To some it is given by the aHoly Ghost to know that Jesus Christ is the Son of God, and that he was crucified for the sins of the world.
To others it is given to abelieve on their words, that they also might have eternal life if they continue faithful. – Doctrine and Covenants 46; 13&14.
These words saved my life. These words gave me peace and calm that I was – am – okay. Why? Because these words resolved an anguish I struggled with for most of my cognizant life.
I am an empiricist. An empiricist is someone that doesn’t claim to know anything, just the probability that something is true by its consistency. This is one of the prominent theories of epistemology, the philosophy of knowledge or the question “what is knowledge.” John Locke is the most well read when it comes to empiricism, but also David Hume and George Berkeley. Essentially, knowledge is only gained from, or mostly from, sensory experience. We know what we experience.
I didn’t know I was an empiricist until I took my first philosophy class and we read Descartes’ Meditations. Descartes is the one who coined “cogito, ergo sum” – I think therefore I exist. I read it voraciously and wrote my response which was an attack against his rationalism. He claims that removing all sensory experience and challenging all beliefs, a process called deconstruction, leads one down to the final point where all that is left is thinking. I bucked that entirely. My argument against Descartes was “how could anyone know they were thinking unless they had something to think about. We cannot think until there is something that prompts thinking, which would be our interacting in the world – experience.” At the time, I hadn’t heard of empiricism, nor had we started it. The professor held me after class, slapped me on the shoulder and said she was impressed that I came to empiricism just how other philosophers have.
It hasn’t always been an easy bed to lie in, but discovering and reading more about empiricism helped me feel comfortable in the world, but it certainly had a challenge in feeling comfortable in the church.
All of my life, all of the people who climb the podium and bright-eyedly exhort their knowledge of god, of Christ, of the Spirit, and the truth of the gospel felt like an accusation of my lessness; an indictment of my not being a good son of God. Even before I was an empiricist, I struggled with claiming that I know anything. I am racked with constant doubt, I constantly challenge my perceptions and beliefs, I regularly go through a deconstruction of what I know and believe to audit for any inconsistency.
How could I ever know that God lives, that Christ is His Son, and the Spirit talks to us?
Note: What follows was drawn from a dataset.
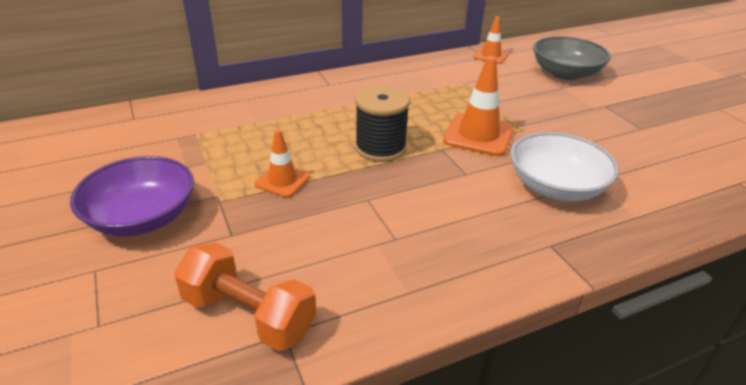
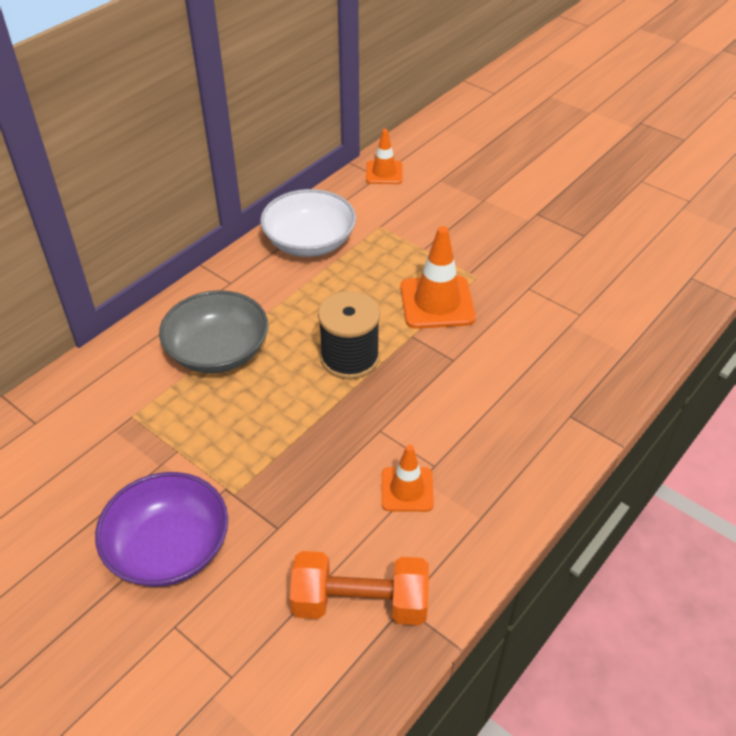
camera: 25 degrees left, 10 degrees up
(282, 181) = (279, 442): orange traffic cone -> orange traffic cone (407, 489)
(555, 187) = (542, 344): white bowl -> white bowl (309, 242)
(565, 73) = (476, 176): grey bowl -> grey bowl (218, 351)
For me, to claim to know something while still holding doubt is inconsistent at least, hypocritical at worst.
I had quit the church at seventeen because of some really bad people that broke my innocent faith. I always believed in God and Christ, but I went on a deconstruction of what I believed. At one point, I decided to believe that Jesus was a space alien, which explained his powers of healing and his ascendancy after resurrection. Not very seriously, but it was just as plausible as any other religious dogma.
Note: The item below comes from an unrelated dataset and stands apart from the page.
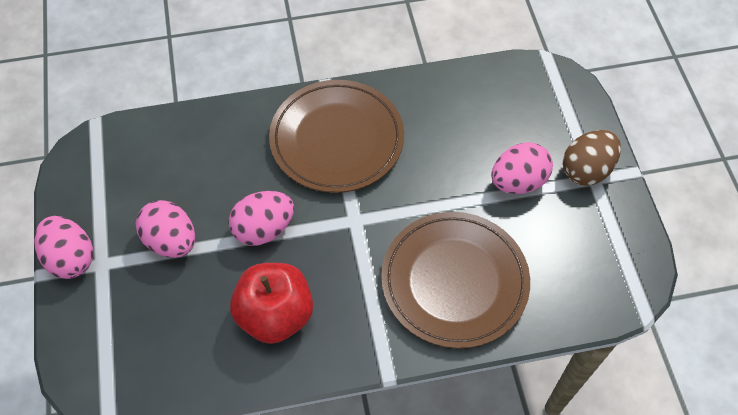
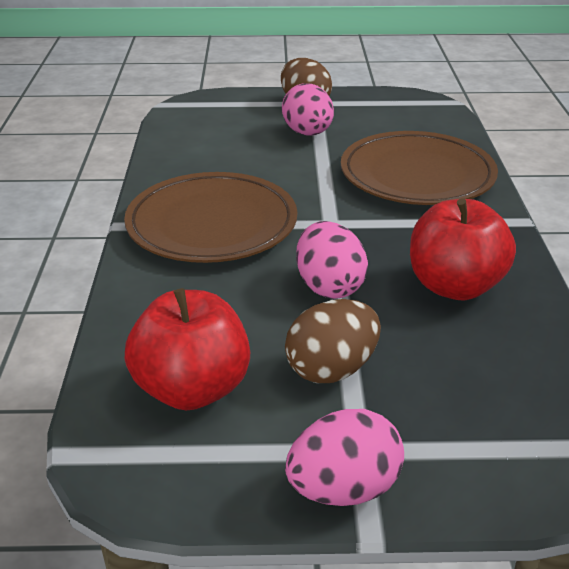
camera: 80 degrees left, 25 degrees down
(148, 169) = (192, 389): none -> red apple
(171, 241) = (332, 369): pink egg -> brown egg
Finally, it came down to one thing. I made a decision. And this one decision, after many years and hours spent pondering the existence of God, I chose. I chose to believe in God. Sure, there is plenty of evidence against God, but there is also plenty of evidence to support the existence of God. I chose to believe in God and I pursued learning.
I went to many different sects of religions. I tried many different brands of Christianity. Ultimately, I chose to reinvestigate the church I had been born into, and I developed my evidence of it. But, even still, it was all a reasoned approach. I was still looking for the experiential side of the gospel that I would give me knowledge. So I continued to feel like a failure – I still didn’t have the “know” thing that people are always saying in their testimonies. How could I be a good member and servant of God if I couldn’t get to “know?”
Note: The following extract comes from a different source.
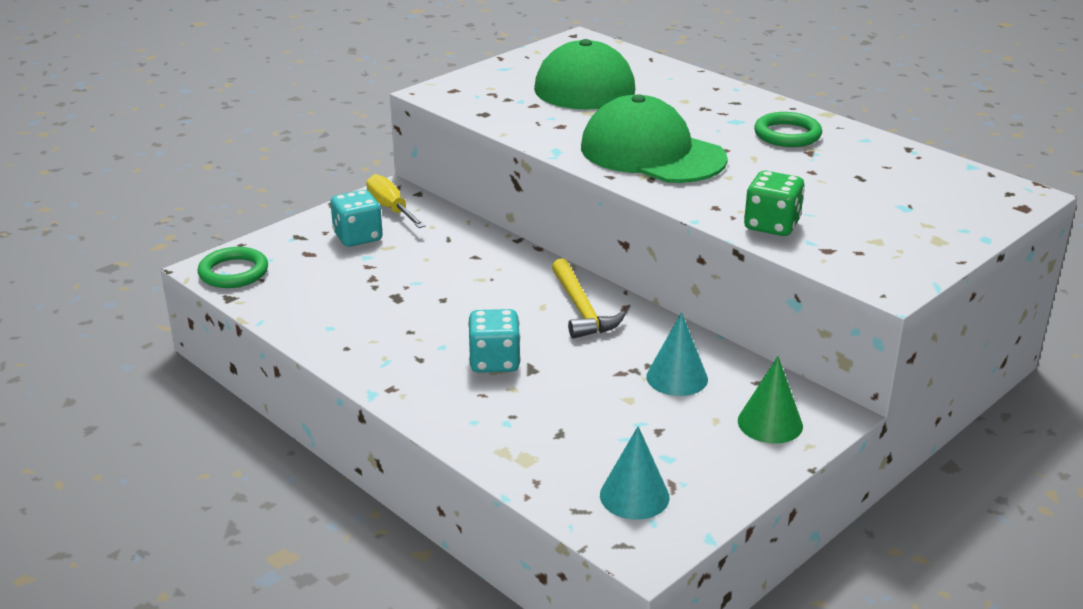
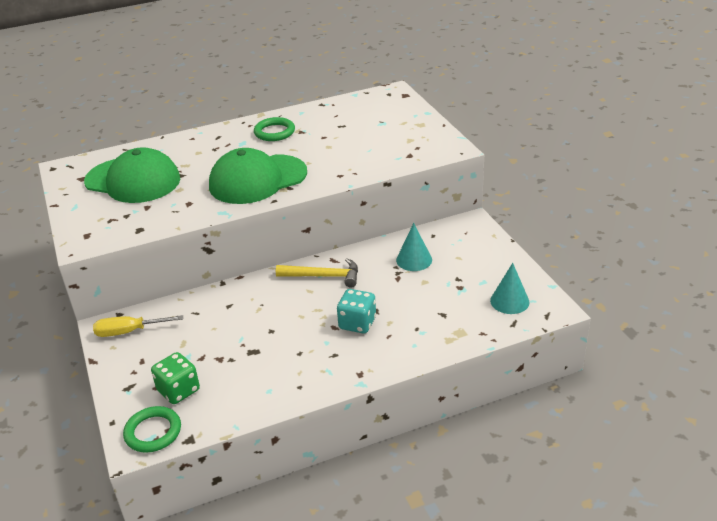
camera: 65 degrees left, 5 degrees up
(358, 237) = (156, 356): turquoise dice -> none
(770, 423) = (470, 241): green cone -> none
(771, 225) = (373, 164): green dice -> green dice (178, 390)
Then I discovered, after Conversion 3.0, this scripture:
To some it is given by the aHoly Ghost to know…To others it is given to abelieve on their words
My life changed. I felt relief. The final building block to firm my foundation of faith had been placed. I am a hard empiricist, which confuses many other empiricists because of the evidence bit, but the sensory experience that has led me this far has proven that my choice to believe in and have faith in God, Christ, and the Gospel is right. Heavenly Father has given his Son to make up the difference and knows us so perfectly, that he knew that there would be many that won’t have that gift of knowing Him and all that is from Him, like me. Although I have the gift of knowledge, it isn’t a knowledge of all that is Him, but the knowledge of how to get to Him through reason, faith, and that final caveat, that for some it is enough to believe on their words.
I try to be very mindful and make it clear, I try very hard to be specific that I don’t know, but I do understand. Understanding is far more powerful for me and others. I might not ever know, but I see His hand in all things, I understand how He sees me and intercedes in our lives, and I understand why the world is the way it is and how it hurts Him. I also understand my role, my place, and my purpose, although I still don’t know why me. But now the why me doesn’t matter, because I understand why me.
What we believe is a choice. We choose to believe or not believe. There is room for our doubt and struggle, but there are also answers to how we can get by them. But, before we have all that opened to us, we have to make a choice that comes before choosing God…
Am I choosing God for Him or what I want Him to do for me?